* World stocks ease, U.S. stocks open lower
* Shangai shares up on China bank policy
* Euro falls to 3-week low vs dollar
* Spanish 10-year yields rise 12 basis points to 5.86 percent
NEW YORK, April 5 (Reuters) - Global stocks declined and the euro hit a three-week low against the dollar Thursday as Spain’s debt burden fueled worries about further problems for the euro zone, crimping investors’ appetite for riskier assets.
Safe-haven U.S. Treasuries gained, along with gold prices.
Spanish 10-year government bond yields rose as high as 5.86 percent on Thursday, dragging Italian rates in their wake as investors fled to the relative safety of German and U.S. debt.
A poor Spanish bond auction on Wednesday added to worries that the impact of the European Central Bank’s one trillion euro injection of cheap three-year funds into the banking system may be coming to an abrupt halt.
“The whole European situation seems to be reheating ... and there is more safe-haven type buying,” said Sean Murphy, a Treasuries trader at Societe Generale in New York.
The MSCI world equity index was last down 0.2 percent, while U.S. stocks opened lower.
Traders cautioned that some of the moves may be exaggerated by thin trading volumes before the Easter break and while global stock markets lost more than 1 percent of their value on Wednesday, they remain up almost 10 percent this year.
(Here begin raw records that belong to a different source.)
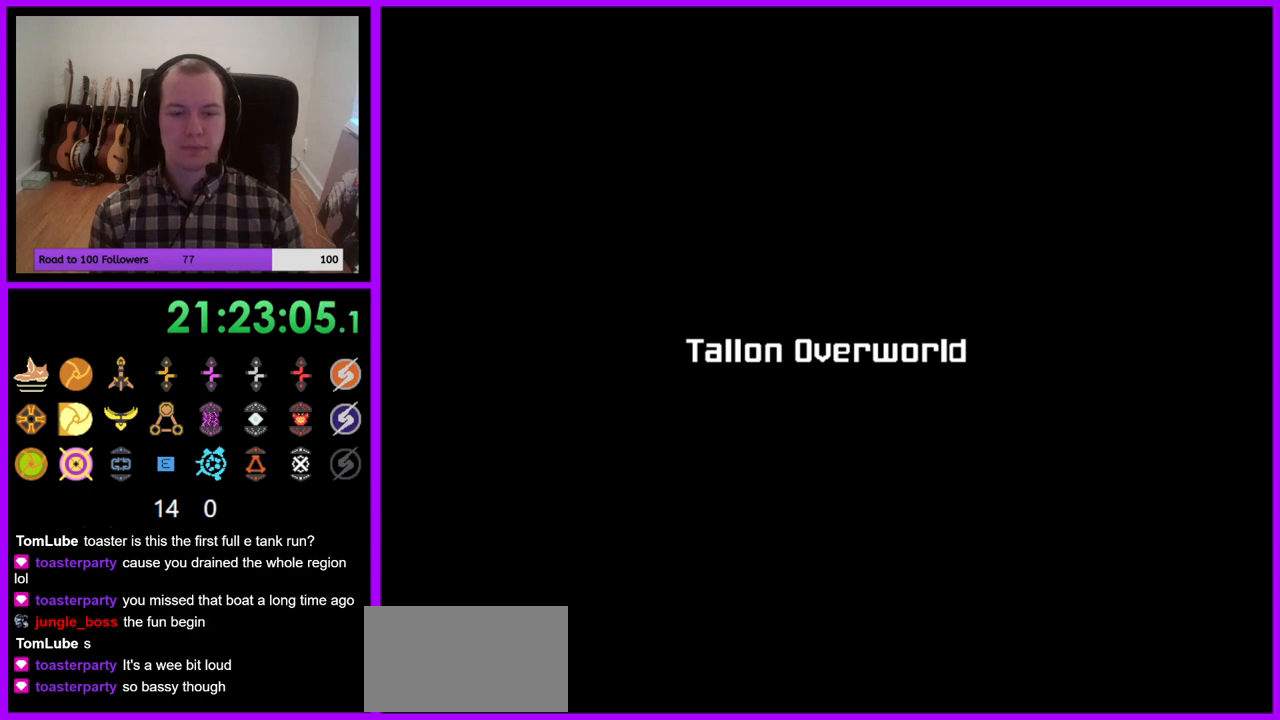
{"buttons": [], "left_stick": "center", "right_stick": "center", "events": [[183, "A", "down"], [200, "B", "down"], [267, "B", "up"], [300, "A", "up"]]}
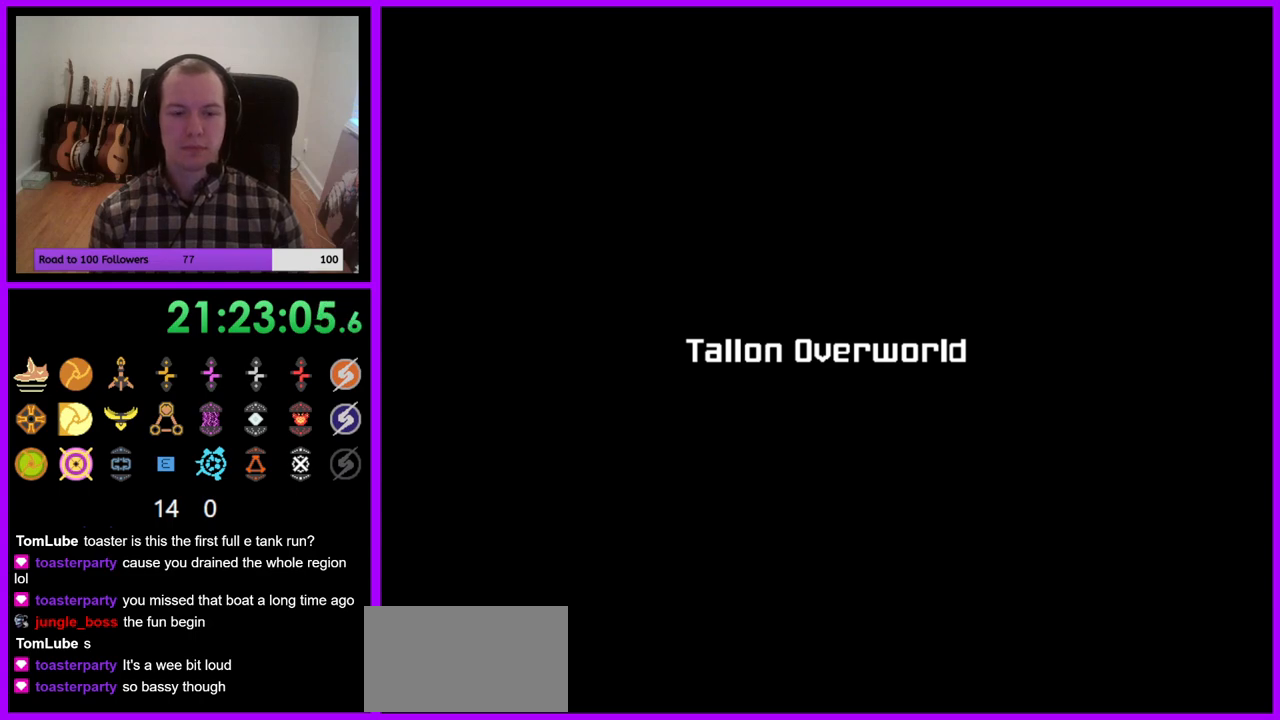
{"buttons": [], "left_stick": "center", "right_stick": "center", "events": []}
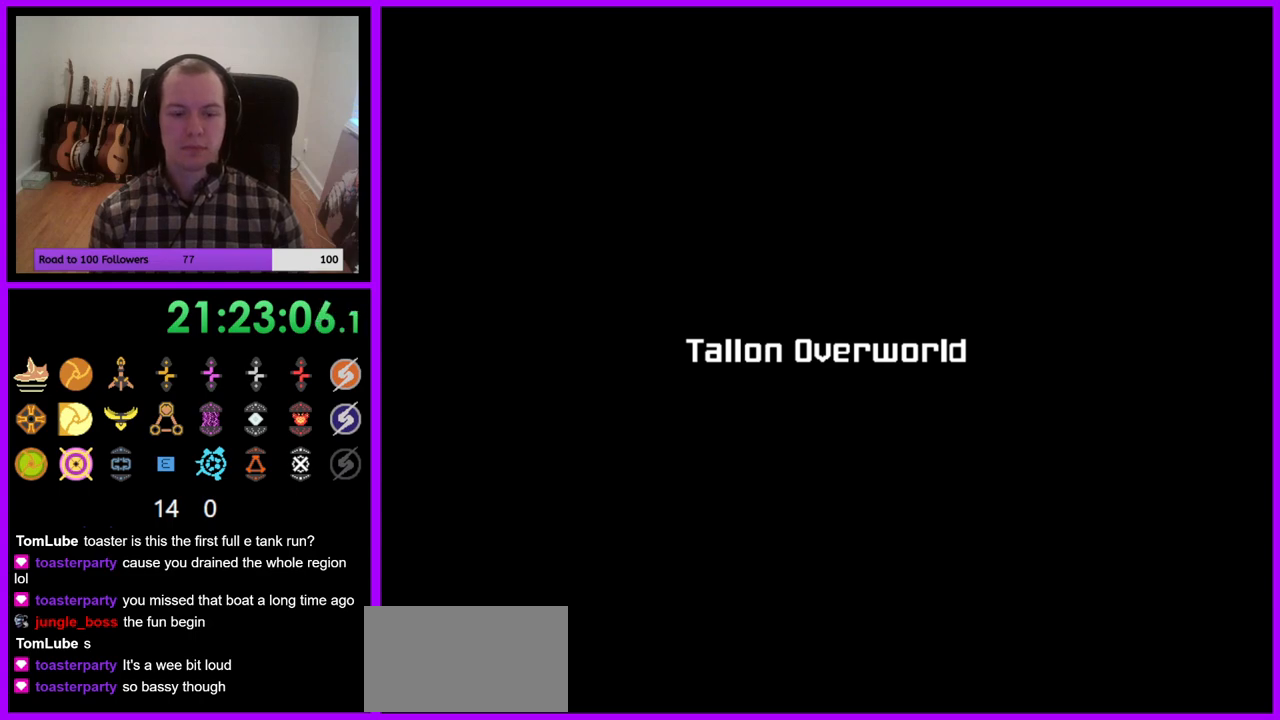
{"buttons": [], "left_stick": "center", "right_stick": "center", "events": []}
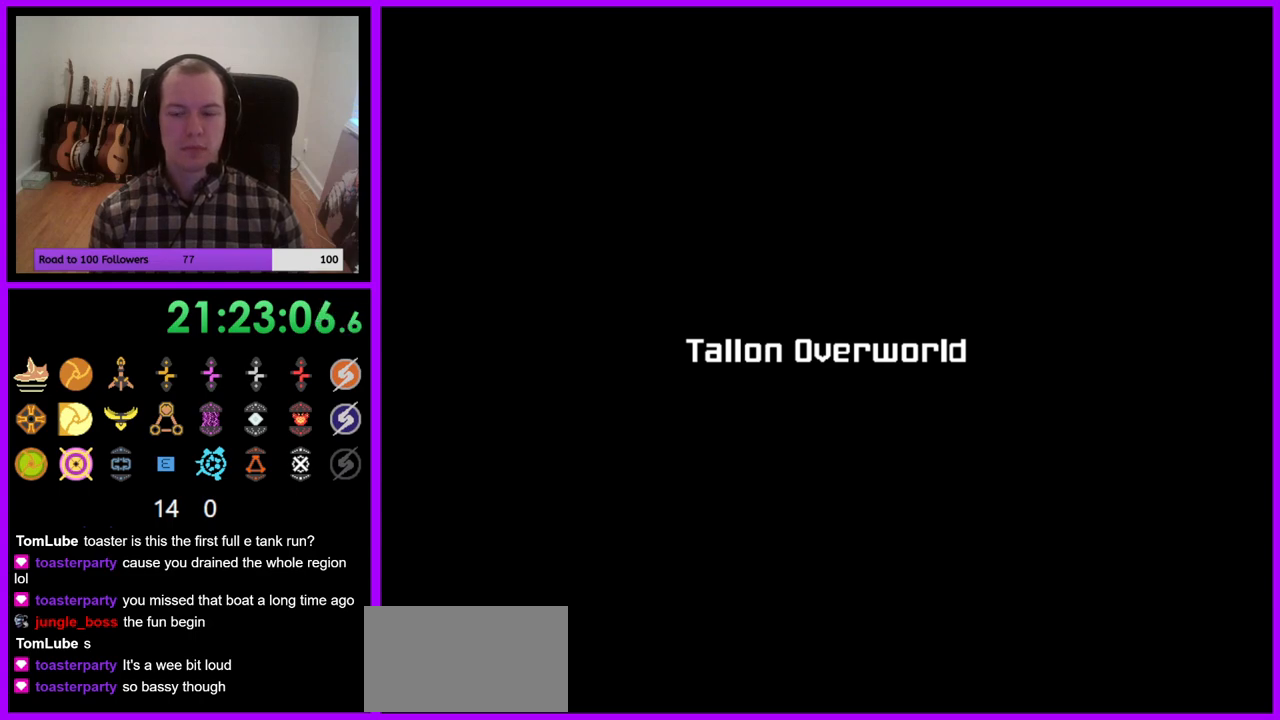
{"buttons": [], "left_stick": "center", "right_stick": "center", "events": []}
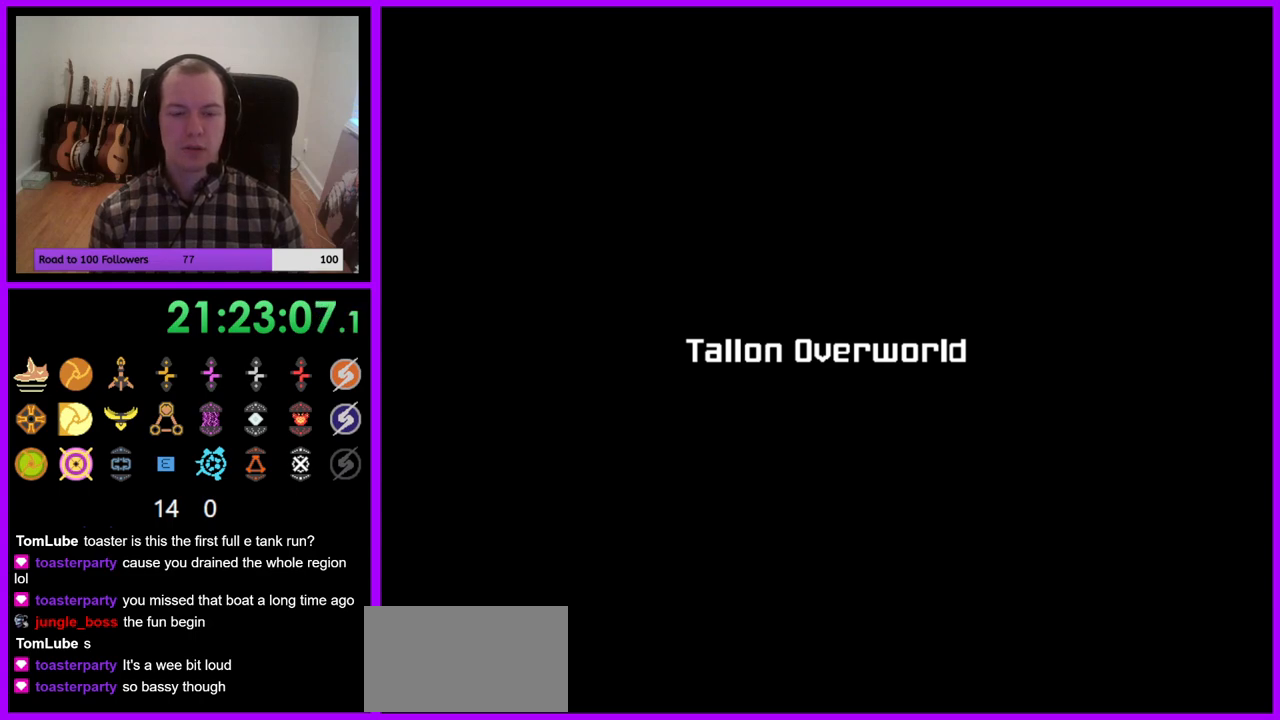
{"buttons": [], "left_stick": "center", "right_stick": "center", "events": []}
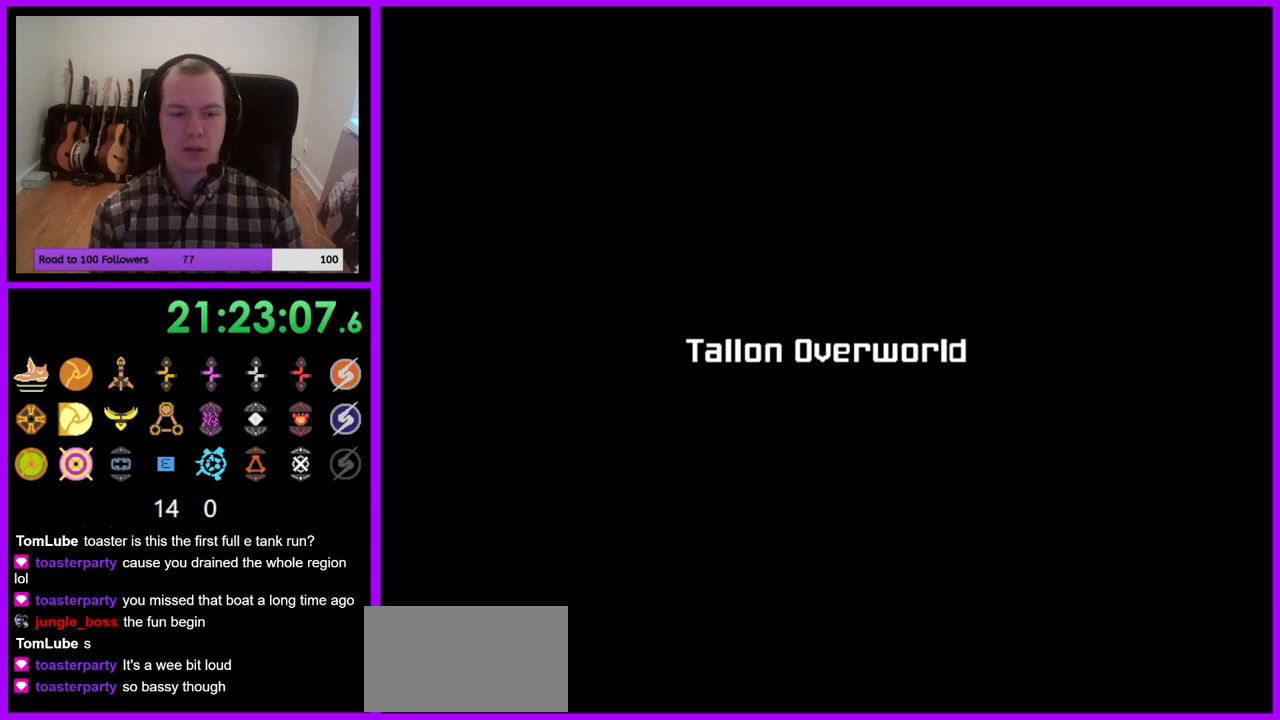
{"buttons": [], "left_stick": "center", "right_stick": "center", "events": []}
The Dow Jones industrial average was down 48.06 points, or 0.37 percent, at 13,026.69. The Standard & Poor’s 500 Index was down 4.67 points, or 0.33 percent, at 1,394.29. The Nasdaq Composite Index was down 4.86 points, or 0.16 percent, at 3,063.23.
Data showing the number of Americans lining up for new jobless benefits fell to the lowest in nearly four years last week, helped to limit U.S. stock losses.
Spain’s IBEX 35 index were down 1.3 percent and touched a 7-month low as concerns mount about Spain’s ability to meet its budget targets.
Europe’s FTSEurofirst 300 index fell 0.3 percent, with banking stocks, many of which have large exposure to the region’s lower-rated sovereign debt, among the worst performers.
Chinese shares bucked the softer global trend, posting their biggest single-day rise since early February led by non-banking financial sector firms after Premier Wen Jiabao said the monopoly formed by the country’s big banks needed to be broken to get money flowing to cash-starved companies.
Against the dollar, the euro was down 0.7 percent at$1.3052, having hit a three-week low of $1.3038. It also hit its lowest in four weeks against the yen at 106.86 yen before recovering slightly to trade at 107.23 yen, down 1 percent.
Spain’s cost of borrowing on markets over 10 years jumped 30 basis points on Wednesday after borrowing costs jumped at the country’s auction of bonds. The yield premium over German benchmarks is now 411 basis points, its highest since late November, before the ECB flooded the market with three-year funds.
Safe-haven assets moved higher.
The benchmark 10-year U.S. Treasury note was up 10/32, with the yield at 2.1877 percent, while gold was up 0.2 percent at $1,622.30 an ounce.
Weaker prices tempted some buyers in gold but gains were capped by a stronger dollar and fading hopes of a fresh round of U.S. stimulus.